Someone, malicious or ill-informed, is going around on eBay, asking headphone sellers to use a nine volt battery to "test" them. Please don't do this. It can do damage to some types. The wire used for the windings is tiny and can be melted by excessive current. Use a 1.5 Volt cell at most. Or use an ohmmeter; the current will be limited. Anything other than open or dead short indicates some degree of function.

Another thing -- if you're selling headphones on an auction site, why oh why would you unscrew the caps and take the diaphragms out? There's a permanent magnet in there, one with some oomph, and it will grab any little ferrous particles around. They'll get between the pole pieces and the diaphragm and make for trouble. The diaphragms themselves are a bit fragile; bend 'em and they are ruined. Last of all, the caps -- and often but not always the backs or "cups" -- are brittle Bakelite or hard rubber. They can chip, jam and break when unscrewed or dropped.

Be nice to old-style headphones. They will never make balanced-armature, mica-diaphraghm Baldwins (very complex inside) ever again. You will not find new Brush-Clevite cans (with their high-fidelity sound -- hams even used them as microphones) and the last stocks of Trimm "Commercial,*" "Professional*" and even the ubiquitous "Dependable" model ran out decades ago. What we have is all we'll have. Every set you break is gone. (But save the parts! Sometimes three broken sets add up to one working pair).

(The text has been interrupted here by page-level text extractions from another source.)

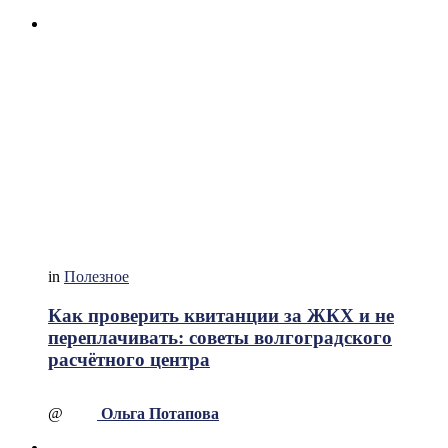
in
Полезное
Как проверить квитанции за ЖКХ и не
переплачивать: советы волгоградского
расчётного центра
@
Ольга Потапова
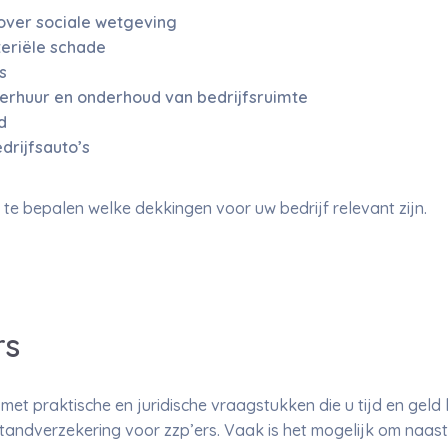
over sociale wetgeving
teriële schade
s
 verhuur en onderhoud van bedrijfsruimte
d
drijfsauto’s
 te bepalen welke dekkingen voor uw bedrijf relevant zijn.
rs
met praktische en juridische vraagstukken die u tijd en geld
standverzekering voor zzp’ers. Vaak is het mogelijk om naast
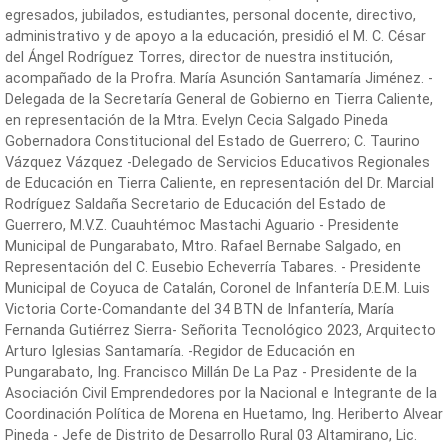
egresados, jubilados, estudiantes, personal docente, directivo,
administrativo y de apoyo a la educación, presidió el M. C. César
del Ángel Rodríguez Torres, director de nuestra institución,
acompañado de la Profra. María Asunción Santamaría Jiménez. -
Delegada de la Secretaría General de Gobierno en Tierra Caliente,
en representación de la Mtra. Evelyn Cecia Salgado Pineda
Gobernadora Constitucional del Estado de Guerrero; C. Taurino
Vázquez Vázquez -Delegado de Servicios Educativos Regionales
de Educación en Tierra Caliente, en representación del Dr. Marcial
Rodríguez Saldaña Secretario de Educación del Estado de
Guerrero, M.V.Z. Cuauhtémoc Mastachi Aguario - Presidente
Municipal de Pungarabato, Mtro. Rafael Bernabe Salgado, en
Representación del C. Eusebio Echeverría Tabares. - Presidente
Municipal de Coyuca de Catalán, Coronel de Infantería D.E.M. Luis
Victoria Corte-Comandante del 34 BTN de Infantería, María
Fernanda Gutiérrez Sierra- Señorita Tecnológico 2023, Arquitecto
Arturo Iglesias Santamaría. -Regidor de Educación en
Pungarabato, Ing. Francisco Millán De La Paz - Presidente de la
Asociación Civil Emprendedores por la Nacional e Integrante de la
Coordinación Política de Morena en Huetamo, Ing. Heriberto Alvear
Pineda - Jefe de Distrito de Desarrollo Rural 03 Altamirano, Lic.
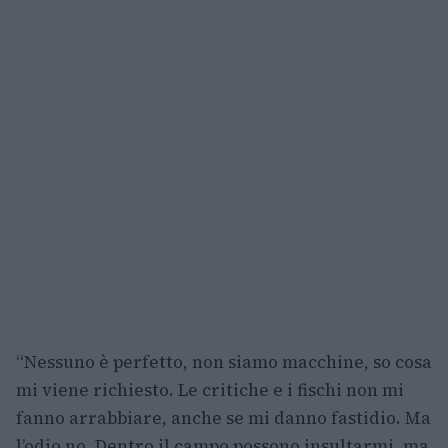
“Nessuno è perfetto, non siamo macchine, so cosa
mi viene richiesto. Le critiche e i fischi non mi
fanno arrabbiare, anche se mi danno fastidio. Ma
l’odio no. Dentro il campo possono insultarmi, ma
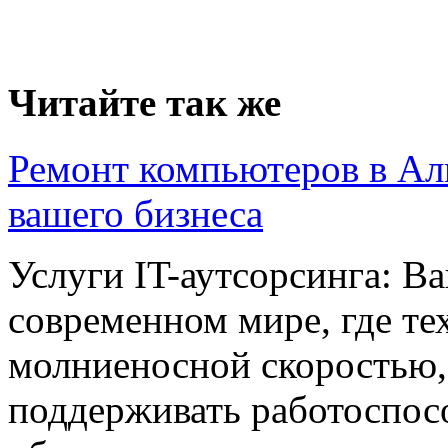
Читайте так же
Ремонт компьютеров в Ал
вашего бизнеса
Услуги IT-аутсорсинга: В
современном мире, где те
молниеносной скоростью,
поддерживать работоспосо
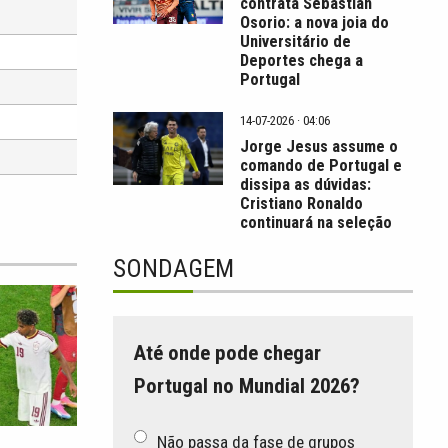
contrata Sebastián
Osorio: a nova joia do
Universitário de
Deportes chega a
Portugal
14-07-2026 · 04:06
Jorge Jesus assume o
comando de Portugal e
dissipa as dúvidas:
Cristiano Ronaldo
continuará na seleção
SONDAGEM
Até onde pode chegar
Portugal no Mundial 2026?
Não passa da fase de grupos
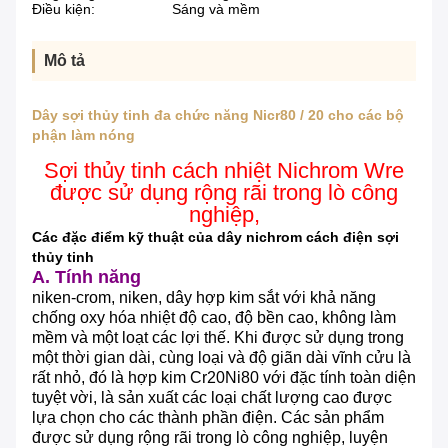
Điều kiện:
Sáng và mềm
Mô tả
Dây sợi thủy tinh đa chức năng Nicr80 / 20 cho các bộ
phận làm nóng
Sợi thủy tinh cách nhiệt Nichrom Wre
được sử dụng rộng rãi trong lò công
nghiệp,
Các đặc điểm kỹ thuật của dây nichrom cách điện sợi
thủy tinh
A. Tính năng
niken-crom, niken, dây hợp kim sắt với khả năng
chống oxy hóa nhiệt độ cao, độ bền cao, không làm
mềm và một loạt các lợi thế.
Khi được sử dụng trong
một thời gian dài, cùng loại và độ giãn dài vĩnh cửu là
rất nhỏ, đó là hợp kim Cr20Ni80 với đặc tính toàn diện
tuyệt vời, là sản xuất các loại chất lượng cao được
lựa chọn cho các thành phần điện.
Các sản phẩm
được sử dụng rộng rãi trong lò công nghiệp, luyện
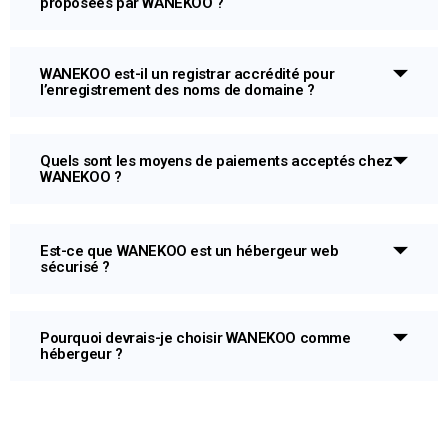
proposées par WANEKOO ?
WANEKOO est-il un registrar accrédité pour
l’enregistrement des noms de domaine ?
Quels sont les moyens de paiements acceptés chez
WANEKOO ?
Est-ce que WANEKOO est un hébergeur web
sécurisé ?
Pourquoi devrais-je choisir WANEKOO comme
hébergeur ?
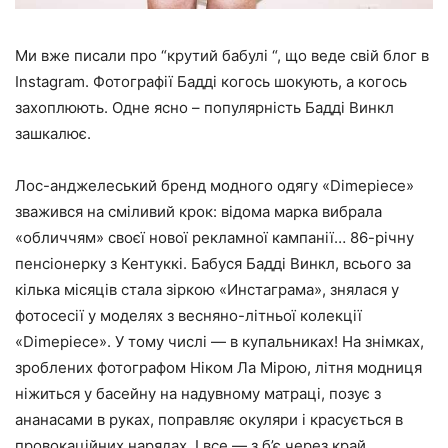
Ми вже писали про “
крутий бабулі
“, що веде свій блог в
Instagram
. Фотографії Бадді когось шокують, а когось
захоплюють. Одне ясно – популярність Бадді Винкл
зашкалює.
Лос-анджелеський бренд модного одягу «Dimepiece»
зважився на сміливий крок: відома марка вибрала
«обличчям» своєї нової рекламної кампанії… 86-річну
пенсіонерку з Кентуккі. Бабуся Бадді Винкл, всього за
кілька місяців стала зіркою «Инстаграма», знялася у
фотосесії у моделях з весняно-літньої колекції
«Dimepiece». У тому числі — в купальниках! На знімках,
зроблених фотографом Ніком Ла Мірою, літня модниця
ніжиться у басейну на надувному матраці, позує з
ананасами в руках, поправляє окуляри і красується в
провокаційних нарядах. І все — з б’є через край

Related, Modern Radio Labs sells the definitive handbook on maintenance and repair of old headphones. It's worth owning.
* Highly recommended. My fave set of radio "cans" for years have been Commercials. Trimm's little "Featherweights" are nice, too.

Wednesday, June 16, 2010


I was taken with it at first sight; then I wondered if it was sacrilige. The USB Typewriter, though it is mildly invasive, doesn't ruin the function of the typewriter and should be reversible -- though I do wish he'd pad the platen:

I would not do this to a rare machine but as typewriter mods go, it is among the better. There are ways to slick it up (Pogo[tm] pins for the keybar contacts, for instance) but it's not bad.

Sunday, June 13, 2010


Someone hit this blog, looking for "Gerstner toolbox restoration." Interestingly, Gerstner is your best source for this; sure, their professional toolboxes are expensive, but they are selling quality and durability for that money -- and they stand behind their products. They offer an extensive array of replacement parts including felt lining, pulls, hinges, handles, locks, replacement keys and labels. This level of support is unusual for any product other than an automobile, industrial machinery or a major appliance and I think it's plain wonderful.

So, if you're out to restore your Gerstner toolchest, go the source!

Saturday, June 12, 2010


The author (?) calls it "The Pennsylvania Dutch Handbook" but you find examples anywhere you find old tools for sale.


There must be something about Thief River Falls, Minnesota.

I've known for years that modern-as-tomorrow RF switching manufacturer Dow-Key started U.S. operations there, building interesting and unusual semi-automatic telegraph keys, then branched out into coaxial relays, which eventually became the entire business. In 1966, they left Minnesota for California -- but that wasn't the end of the telegraphy connection for Thief River Falls.

In the early 1970s, then college student and amateur radio operator Ron Stordahl began selling an electronic speed-key kit, which he called a "Digi-Keyer." In the process, he found that a lot of hams and others were looking for a source of modern electronic components; in 1972, his home-town smaller-than-garage kit company became a fledgling parts house called Digi-Key and today, Dr. Ronald A. Stordahl is CEO of the fifth-largest electronic distributor in North America, the biggest employer in Thief River Falls.

In my career, I've seen their print catalog grow from a skinny magazine into something the size and heft of a big-city telephone book, small print, thin paper. No tubes but Digi-Key is Retrotechnologist-approved: like the famous mail-order outfits of yore, they carry a huge variety of items and are happy to sell to anyone. Orders go out the door the same day, too.

Both companies have sold parts in use from Kansas City to geosynchronous orbit. And it all started with telegraph keys. Twice!